Patric is a sustainability scientist (PhD) working at the Institute for Crop and Soil Science being part of the Julius Kühn Institute - the German Federal Research Centre for Cultivated Plants. He is leading research on model-based crop yield estimation at the Institute’s Research Centre for Agricultural Remote Sensing leveraging the power of earth observation and geospatial analytics.
Estimating crop yields timely, is pivotal for official statistics on agricultural productivity to inform policy-making on sustainable food production. Existing approaches of collecting yield data annually from a large number of farms are resource-intense, though. Official crop yield statistics in Germany, for instance, relies heavily on extensive and time-consuming farm surveys and on-farm measurements.
The EU’s Copernicus earth observation (EO) program provides a plethora of satellite data, enabling the remotely sensed monitoring of agricultural land at high spatio-temporal resolution.
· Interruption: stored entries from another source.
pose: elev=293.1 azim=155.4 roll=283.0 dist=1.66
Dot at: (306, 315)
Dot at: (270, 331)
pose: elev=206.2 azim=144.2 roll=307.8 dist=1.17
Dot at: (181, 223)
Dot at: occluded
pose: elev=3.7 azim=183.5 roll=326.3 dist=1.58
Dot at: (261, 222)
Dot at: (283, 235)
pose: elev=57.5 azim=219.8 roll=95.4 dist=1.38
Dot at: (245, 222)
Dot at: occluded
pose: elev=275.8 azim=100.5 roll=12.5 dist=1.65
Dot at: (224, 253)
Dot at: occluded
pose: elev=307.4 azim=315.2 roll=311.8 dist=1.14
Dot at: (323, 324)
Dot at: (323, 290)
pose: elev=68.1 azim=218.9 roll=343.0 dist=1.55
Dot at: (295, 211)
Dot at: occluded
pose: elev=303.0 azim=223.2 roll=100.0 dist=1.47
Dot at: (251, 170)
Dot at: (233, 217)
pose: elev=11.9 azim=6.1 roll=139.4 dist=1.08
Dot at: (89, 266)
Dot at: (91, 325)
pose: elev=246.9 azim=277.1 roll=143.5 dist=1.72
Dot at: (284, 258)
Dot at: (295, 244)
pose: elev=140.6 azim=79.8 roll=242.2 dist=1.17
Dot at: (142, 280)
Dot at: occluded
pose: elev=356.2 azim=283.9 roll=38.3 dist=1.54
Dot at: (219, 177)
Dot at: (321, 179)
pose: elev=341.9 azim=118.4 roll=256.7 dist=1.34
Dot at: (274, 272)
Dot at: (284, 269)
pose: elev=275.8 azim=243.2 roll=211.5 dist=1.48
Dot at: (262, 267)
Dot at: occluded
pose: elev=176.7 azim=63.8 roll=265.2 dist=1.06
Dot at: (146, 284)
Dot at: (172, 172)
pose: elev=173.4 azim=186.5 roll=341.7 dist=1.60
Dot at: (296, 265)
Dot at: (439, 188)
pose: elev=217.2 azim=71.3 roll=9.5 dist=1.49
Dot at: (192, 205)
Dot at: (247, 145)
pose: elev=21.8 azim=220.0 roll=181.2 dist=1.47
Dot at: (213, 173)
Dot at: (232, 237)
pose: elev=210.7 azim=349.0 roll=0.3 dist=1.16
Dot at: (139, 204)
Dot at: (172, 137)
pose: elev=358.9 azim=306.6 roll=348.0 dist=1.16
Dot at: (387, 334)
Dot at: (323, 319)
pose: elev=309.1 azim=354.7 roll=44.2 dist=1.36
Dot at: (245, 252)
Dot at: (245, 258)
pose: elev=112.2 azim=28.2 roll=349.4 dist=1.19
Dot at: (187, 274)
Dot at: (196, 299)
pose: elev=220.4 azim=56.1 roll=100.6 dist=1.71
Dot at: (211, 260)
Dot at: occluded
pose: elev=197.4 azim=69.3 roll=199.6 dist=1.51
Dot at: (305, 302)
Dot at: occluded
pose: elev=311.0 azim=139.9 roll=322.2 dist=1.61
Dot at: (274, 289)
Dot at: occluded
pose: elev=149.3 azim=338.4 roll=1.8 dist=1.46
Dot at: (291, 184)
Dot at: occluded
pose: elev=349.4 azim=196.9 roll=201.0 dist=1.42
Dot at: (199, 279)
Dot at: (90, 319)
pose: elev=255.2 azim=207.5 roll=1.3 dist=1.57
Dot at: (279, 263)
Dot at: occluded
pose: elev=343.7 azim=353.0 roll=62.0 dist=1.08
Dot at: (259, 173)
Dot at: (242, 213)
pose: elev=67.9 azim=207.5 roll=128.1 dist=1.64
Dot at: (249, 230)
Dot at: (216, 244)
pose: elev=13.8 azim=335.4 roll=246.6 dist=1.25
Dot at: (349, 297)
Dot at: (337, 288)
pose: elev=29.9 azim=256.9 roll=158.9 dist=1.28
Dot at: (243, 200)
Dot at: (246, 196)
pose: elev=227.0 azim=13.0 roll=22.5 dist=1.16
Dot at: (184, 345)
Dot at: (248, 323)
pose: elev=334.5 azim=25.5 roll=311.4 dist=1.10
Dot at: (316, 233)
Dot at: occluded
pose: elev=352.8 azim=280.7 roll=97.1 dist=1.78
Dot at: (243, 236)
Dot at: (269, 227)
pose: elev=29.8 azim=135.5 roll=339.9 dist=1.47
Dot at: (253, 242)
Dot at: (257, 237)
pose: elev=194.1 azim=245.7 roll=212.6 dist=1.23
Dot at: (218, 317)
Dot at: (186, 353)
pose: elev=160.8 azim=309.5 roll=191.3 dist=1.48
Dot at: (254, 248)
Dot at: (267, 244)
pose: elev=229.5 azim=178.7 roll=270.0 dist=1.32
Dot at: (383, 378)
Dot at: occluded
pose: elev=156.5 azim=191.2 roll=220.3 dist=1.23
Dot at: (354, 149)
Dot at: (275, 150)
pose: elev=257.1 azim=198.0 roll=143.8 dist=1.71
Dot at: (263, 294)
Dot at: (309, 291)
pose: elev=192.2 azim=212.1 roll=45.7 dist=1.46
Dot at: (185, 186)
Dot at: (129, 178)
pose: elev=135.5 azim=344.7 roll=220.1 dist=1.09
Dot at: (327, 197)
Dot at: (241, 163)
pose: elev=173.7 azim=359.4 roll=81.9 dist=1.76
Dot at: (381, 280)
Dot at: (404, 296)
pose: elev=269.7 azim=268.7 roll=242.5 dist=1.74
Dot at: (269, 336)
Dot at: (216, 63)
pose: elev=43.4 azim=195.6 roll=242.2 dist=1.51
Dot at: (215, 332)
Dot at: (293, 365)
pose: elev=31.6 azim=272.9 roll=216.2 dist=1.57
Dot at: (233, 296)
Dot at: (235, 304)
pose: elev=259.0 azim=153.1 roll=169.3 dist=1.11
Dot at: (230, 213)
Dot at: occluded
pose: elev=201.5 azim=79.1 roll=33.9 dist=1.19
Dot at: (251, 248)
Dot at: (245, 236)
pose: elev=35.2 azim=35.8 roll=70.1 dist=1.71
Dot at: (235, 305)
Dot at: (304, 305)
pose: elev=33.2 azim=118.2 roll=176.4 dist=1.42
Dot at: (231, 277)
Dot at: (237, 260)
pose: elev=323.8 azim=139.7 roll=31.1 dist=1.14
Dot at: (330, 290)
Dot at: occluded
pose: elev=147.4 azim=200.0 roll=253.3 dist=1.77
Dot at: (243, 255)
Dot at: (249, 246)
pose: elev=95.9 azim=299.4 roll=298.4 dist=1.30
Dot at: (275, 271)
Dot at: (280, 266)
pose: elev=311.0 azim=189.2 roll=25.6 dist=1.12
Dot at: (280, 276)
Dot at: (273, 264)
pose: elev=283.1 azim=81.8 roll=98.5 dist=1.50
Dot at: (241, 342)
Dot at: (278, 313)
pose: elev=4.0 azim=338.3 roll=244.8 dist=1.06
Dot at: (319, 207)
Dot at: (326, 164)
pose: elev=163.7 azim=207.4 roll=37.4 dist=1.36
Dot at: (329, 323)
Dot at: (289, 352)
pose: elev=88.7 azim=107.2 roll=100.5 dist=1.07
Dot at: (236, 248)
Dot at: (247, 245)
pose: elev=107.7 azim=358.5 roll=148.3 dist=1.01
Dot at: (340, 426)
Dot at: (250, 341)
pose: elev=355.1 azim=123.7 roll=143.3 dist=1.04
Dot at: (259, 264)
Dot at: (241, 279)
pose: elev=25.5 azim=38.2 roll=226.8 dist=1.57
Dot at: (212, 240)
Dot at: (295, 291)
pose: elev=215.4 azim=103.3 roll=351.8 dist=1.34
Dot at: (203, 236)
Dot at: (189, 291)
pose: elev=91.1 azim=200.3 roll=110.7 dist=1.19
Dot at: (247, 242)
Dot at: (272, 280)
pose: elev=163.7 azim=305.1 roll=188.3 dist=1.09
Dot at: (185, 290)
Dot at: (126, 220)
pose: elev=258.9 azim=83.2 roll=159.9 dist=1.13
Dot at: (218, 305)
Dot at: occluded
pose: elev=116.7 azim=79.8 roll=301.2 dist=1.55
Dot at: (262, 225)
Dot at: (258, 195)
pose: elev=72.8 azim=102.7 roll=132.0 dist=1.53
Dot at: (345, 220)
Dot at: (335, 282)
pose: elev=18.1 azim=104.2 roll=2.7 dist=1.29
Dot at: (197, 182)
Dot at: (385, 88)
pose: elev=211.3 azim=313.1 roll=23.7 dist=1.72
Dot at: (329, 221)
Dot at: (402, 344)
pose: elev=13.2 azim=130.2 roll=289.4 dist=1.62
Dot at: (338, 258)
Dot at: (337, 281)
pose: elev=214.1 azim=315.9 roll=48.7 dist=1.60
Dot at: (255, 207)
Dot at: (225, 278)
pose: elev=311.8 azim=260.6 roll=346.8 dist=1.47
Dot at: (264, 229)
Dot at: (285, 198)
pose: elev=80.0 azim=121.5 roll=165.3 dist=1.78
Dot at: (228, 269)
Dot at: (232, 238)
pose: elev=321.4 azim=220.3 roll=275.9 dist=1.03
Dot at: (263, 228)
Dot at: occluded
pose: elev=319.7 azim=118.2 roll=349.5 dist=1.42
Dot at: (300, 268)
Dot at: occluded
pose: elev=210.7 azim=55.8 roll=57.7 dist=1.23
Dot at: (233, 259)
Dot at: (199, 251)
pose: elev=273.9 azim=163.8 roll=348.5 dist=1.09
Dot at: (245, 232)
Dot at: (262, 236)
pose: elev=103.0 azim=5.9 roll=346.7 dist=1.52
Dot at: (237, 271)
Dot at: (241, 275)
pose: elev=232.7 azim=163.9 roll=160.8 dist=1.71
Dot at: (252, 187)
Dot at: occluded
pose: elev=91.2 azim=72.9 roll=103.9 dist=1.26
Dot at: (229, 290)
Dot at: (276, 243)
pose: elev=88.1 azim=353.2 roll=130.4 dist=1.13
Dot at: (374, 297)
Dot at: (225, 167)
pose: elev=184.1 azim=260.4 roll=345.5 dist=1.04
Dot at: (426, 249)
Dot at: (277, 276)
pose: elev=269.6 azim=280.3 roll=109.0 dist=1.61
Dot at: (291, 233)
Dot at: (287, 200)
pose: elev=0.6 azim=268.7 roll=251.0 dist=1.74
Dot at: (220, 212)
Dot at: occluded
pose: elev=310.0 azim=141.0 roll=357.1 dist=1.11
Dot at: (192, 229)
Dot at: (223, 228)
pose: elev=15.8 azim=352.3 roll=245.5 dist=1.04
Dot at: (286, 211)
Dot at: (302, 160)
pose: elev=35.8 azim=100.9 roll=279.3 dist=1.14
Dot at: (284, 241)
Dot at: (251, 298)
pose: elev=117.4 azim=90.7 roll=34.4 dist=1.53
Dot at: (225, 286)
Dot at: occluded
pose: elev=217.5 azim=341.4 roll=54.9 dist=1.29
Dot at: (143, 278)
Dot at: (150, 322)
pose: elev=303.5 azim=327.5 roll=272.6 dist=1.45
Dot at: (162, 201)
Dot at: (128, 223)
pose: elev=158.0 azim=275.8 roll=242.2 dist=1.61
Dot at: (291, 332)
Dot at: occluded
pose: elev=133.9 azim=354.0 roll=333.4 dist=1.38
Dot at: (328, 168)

EO imagery, open geospatial data on meteorological conditions and soil properties as well as advances in machine learning (ML) provide huge opportunities for model based crop yield estimation, covering large spatial scales with unprecedented granularity. Managing vast amounts of multi-source data required for yield modelling remains a challenge, though, particularly for public authorities. We present a model-based approach to estimate yields of multiple major crops cultivated in Germany, by employing ML ensembles, using a cloud-integrated spatial data infrastructure (SDI). Our SDI is built on interconnected components linking EO cloud computation and data storage, using the CODE-DE platform, with internal data cubes through web services.
Our model-based yield estimation approach integrates a number of dynamic and static predictors. Analysis ready data of multi-spectral Sentinel-2 imagery is used for space-borne retrieval of crop traits such as leaf area index and above ground biomass. Geospatial data on meteorological time-series are queried from our data cube, providing daily variables such as temperature, precipitation, and global radiation. External geospatial data on soil moisture and physicochemical soil properties are obtained from the Copernicus Global Land Service and SoilGrids 2.0 data portals, respectively. Crop-specific ML models are trained on multi-annual data (2018 - 2022) collected at agricultural parcel level for three crops, i.e. winter wheat, winter barley, and winter rape. The ensemble of ML regressors employed, includes Gradient boosted trees (CatBoost, LightGBM, XGBoost), Partial Least Squares, RandomForest, and Support Vector Machines. Parcel geometries obtained from the Integrated Administration and Control System (IACS) enable the spatially scaled application of trained yield models, covering larger administrative regions represented by two federal states.
RSQ values of best performing models, inferred from cross validations at parcel level, range between 0.67 - 0.74. Related normalized RMSE (nRMSE) values range between 12 - 19%. Aggregated yield estimates at district level compared against mean yields at district level obtained from official yield statistics for 2020 and 2021 show RSQ values for best performing models, ranging between 0.57 - 0.85. Related nRMSE values range between 5 - 10%.
Preliminary results are promising, suggesting several advantages compared to traditional yield estimation approaches, regarding area coverage, cost effectiveness, and timeliness. Our cloud-integrated SDI used as backbone enables full scalability for crop yield estimation at national scale. However, high quality training data inferred from a representative sampling across the country and open data access for IACS parcel geometries are required to lift current scalability barriers.